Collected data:
- - -

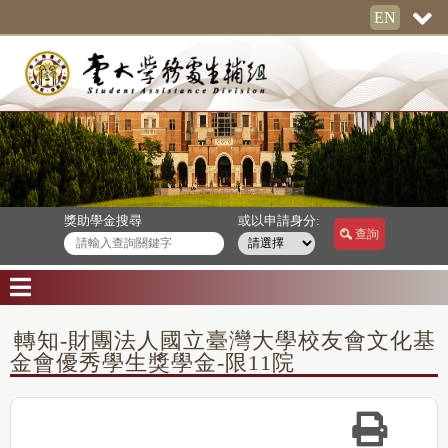
EN
獎助學金搜尋
或以申請身分:
查詢
轉知-財團法人國立臺灣大學校友會文化基
金會優秀學生獎學金-限11院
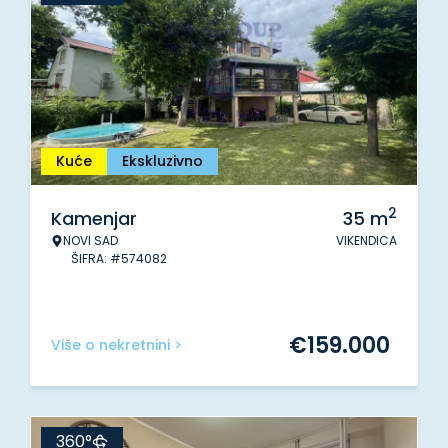
Kuće
Ekskluzivno
2
Kamenjar
35
m
NOVI SAD
VIKENDICA
ŠIFRA: #574082
€
159.000
Više o nekretnini >
360°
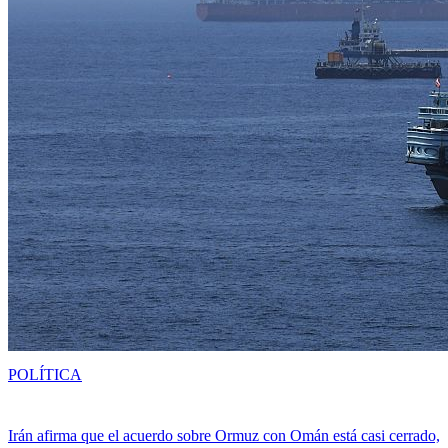
POLÍTICA
Irán afirma que el acuerdo sobre Ormuz con Omán está casi cerrado,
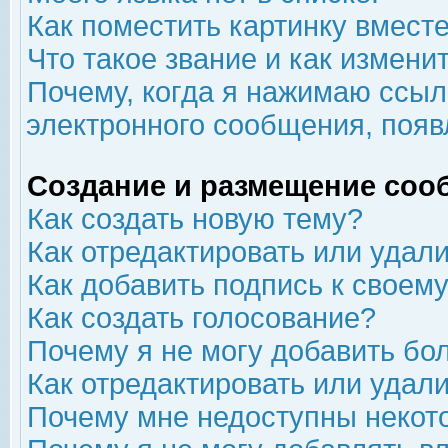
Как поместить картинку вмест
Что такое звание и как изменит
Почему, когда я нажимаю ссыл
электронного сообщения, появ
Создание и размещение соо
Как создать новую тему?
Как отредактировать или удал
Как добавить подпись к свое
Как создать голосование?
Почему я не могу добавить бо
Как отредактировать или удал
Почему мне недоступны неко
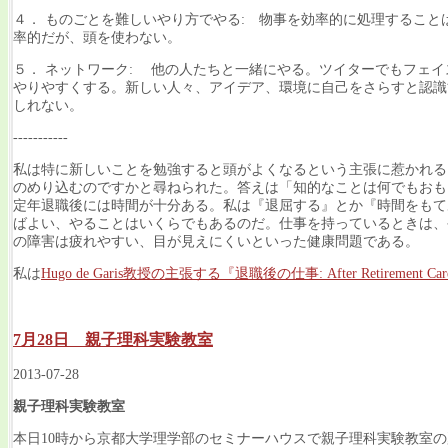
４． ものごとを難しいやり方でやる: 物事を効率的に処理すること
率的だが、頭を使わない。
５． ネットワーク: 他の人たちと一緒にやる。ツイターでもフェイ
やりやすくする。新しい人々、アイデア、環境に自己をさらすと認識
しれない。
-----------
私は特に新しいことを勉強すると頭がよくなるという主張に惹かれる
のめり込むのですかと尋ねられた。答えは「知的なことは何でもおも
定年退職後には時間が十分ある。私は『退屈する』とか『時間をもて
ばよい、やることはいくらでもあるのだ。仕事を持っているときは、
の障害は疲れやすい、目が見えにくいといった健康問題である。
私は
Hugo de Garis教授の主張する『退職後の仕事: After Retirement Car
7月28日 親子理科実験教室
2013-07-28
親子理科実験教室
本日10時から京都大学理学部のセミナーハウスで親子理科実験教室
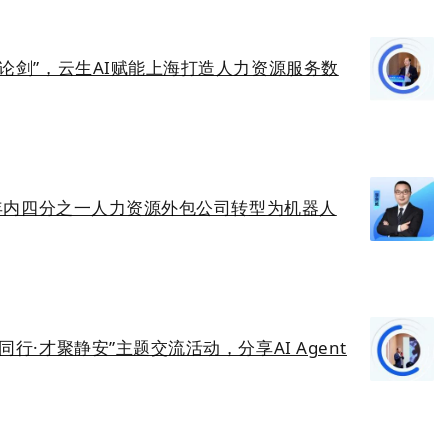
园论剑”，云生AI赋能上海打造人力资源服务数
5年内四分之一人力资源外包公司转型为机器人
行·才聚静安”主题交流活动，分享AI Agent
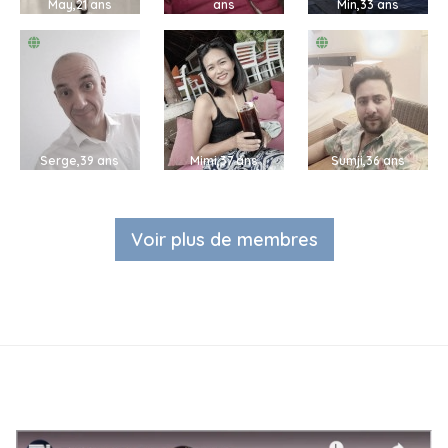
May,21 ans
ans
Min,33 ans
Serge,39 ans
Mimi,37 ans
Sumji,36 ans
Voir plus de membres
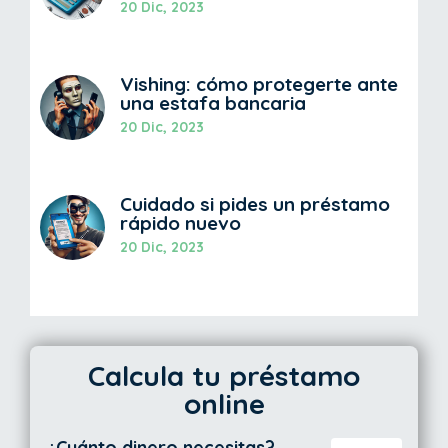
20 Dic, 2023
Vishing: cómo protegerte ante
una estafa bancaria
20 Dic, 2023
Cuidado si pides un préstamo
rápido nuevo
20 Dic, 2023
Calcula tu préstamo
online
¿Cuánto dinero necesitas?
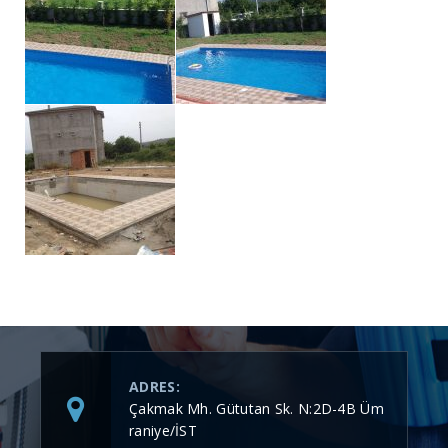
ADRES:
Çakmak Mh. Gütutan Sk. N:2D-4B Üm
raniye/İST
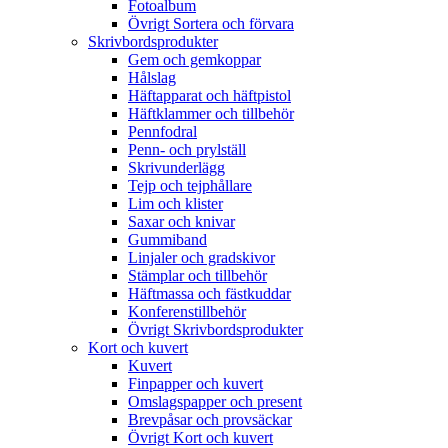
Fotoalbum
Övrigt Sortera och förvara
Skrivbordsprodukter
Gem och gemkoppar
Hålslag
Häftapparat och häftpistol
Häftklammer och tillbehör
Pennfodral
Penn- och prylställ
Skrivunderlägg
Tejp och tejphållare
Lim och klister
Saxar och knivar
Gummiband
Linjaler och gradskivor
Stämplar och tillbehör
Häftmassa och fästkuddar
Konferenstillbehör
Övrigt Skrivbordsprodukter
Kort och kuvert
Kuvert
Finpapper och kuvert
Omslagspapper och present
Brevpåsar och provsäckar
Övrigt Kort och kuvert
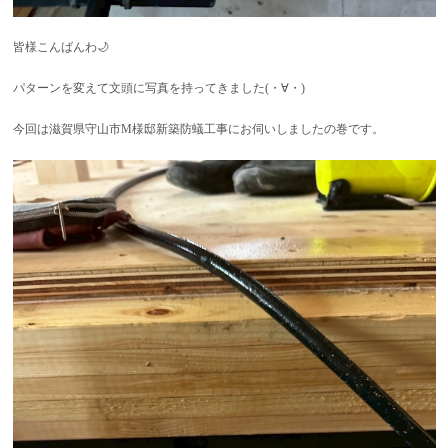
皆様こんばんわ🌙
パターンを変えて文頭に写真を持ってきました(・∀・)
今回は滋賀県守山市M様邸新築防蟻工事にお伺いしましたの巻です。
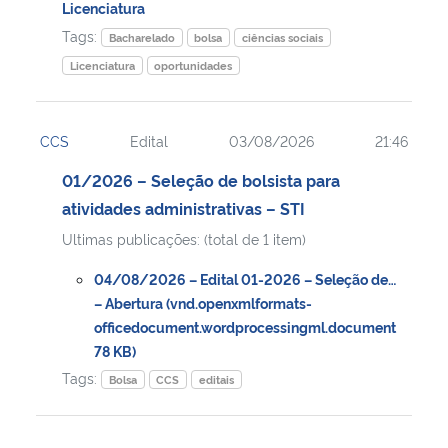
Licenciatura
Tags:
Bacharelado
bolsa
ciências sociais
Secretaria-Geral
Licenciatura
oportunidades
Secretaria de Governo
CCS
Edital
03/08/2026
21:46
Gabinete de Segurança Institucional
01/2026 – Seleção de bolsista para
Advocacia-Geral da União
atividades administrativas – STI
Ultimas publicações: (total de 1 item)
Banco Central do Brasil
04/08/2026 – Edital 01-2026 – Seleção de…
– Abertura (vnd.openxmlformats-
Planalto
officedocument.wordprocessingml.document
78 KB)
Tags:
Bolsa
CCS
editais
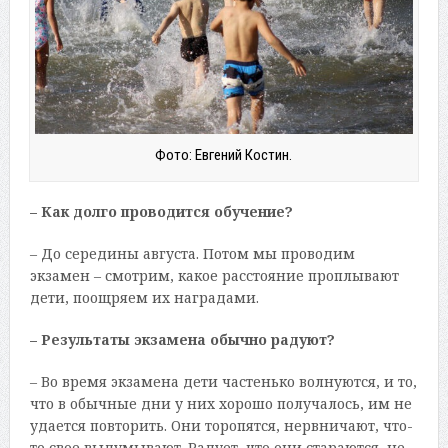
Фото: Евгений Костин.
– Как долго проводится обучение?
– До середины августа. Потом мы проводим
экзамен – смотрим, какое расстояние проплывают
дети, поощряем их наградами.
– Результаты экзамена обычно радуют?
– Во время экзамена дети частенько волнуются, и то,
что в обычные дни у них хорошо получалось, им не
удается повторить. Они торопятся, нервничают, что-
то свое выдумывают. Радует, что они стараются, не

- - -

● **Job**
The lines to copy run from the line containing "01/2026 – Seleção de bolsista para" through the end of the data above; copy exactly those, minus the pictures.

● **Written solution**
01/2026 – Seleção de bolsista para
Advocacia-Geral da União
atividades administrativas – STI
Ultimas publicações: (total de 1 item)
Banco Central do Brasil
04/08/2026 – Edital 01-2026 – Seleção de…
– Abertura (vnd.openxmlformats-
Planalto
officedocument.wordprocessingml.document
78 KB)
Tags:
Bolsa
CCS
editais
Фото: Евгений Костин.
– Как долго проводится обучение?
– До середины августа. Потом мы проводим
экзамен – смотрим, какое расстояние проплывают
дети, поощряем их наградами.
– Результаты экзамена обычно радуют?
– Во время экзамена дети частенько волнуются, и то,
что в обычные дни у них хорошо получалось, им не
удается повторить. Они торопятся, нервничают, что-
то свое выдумывают. Радует, что они стараются, не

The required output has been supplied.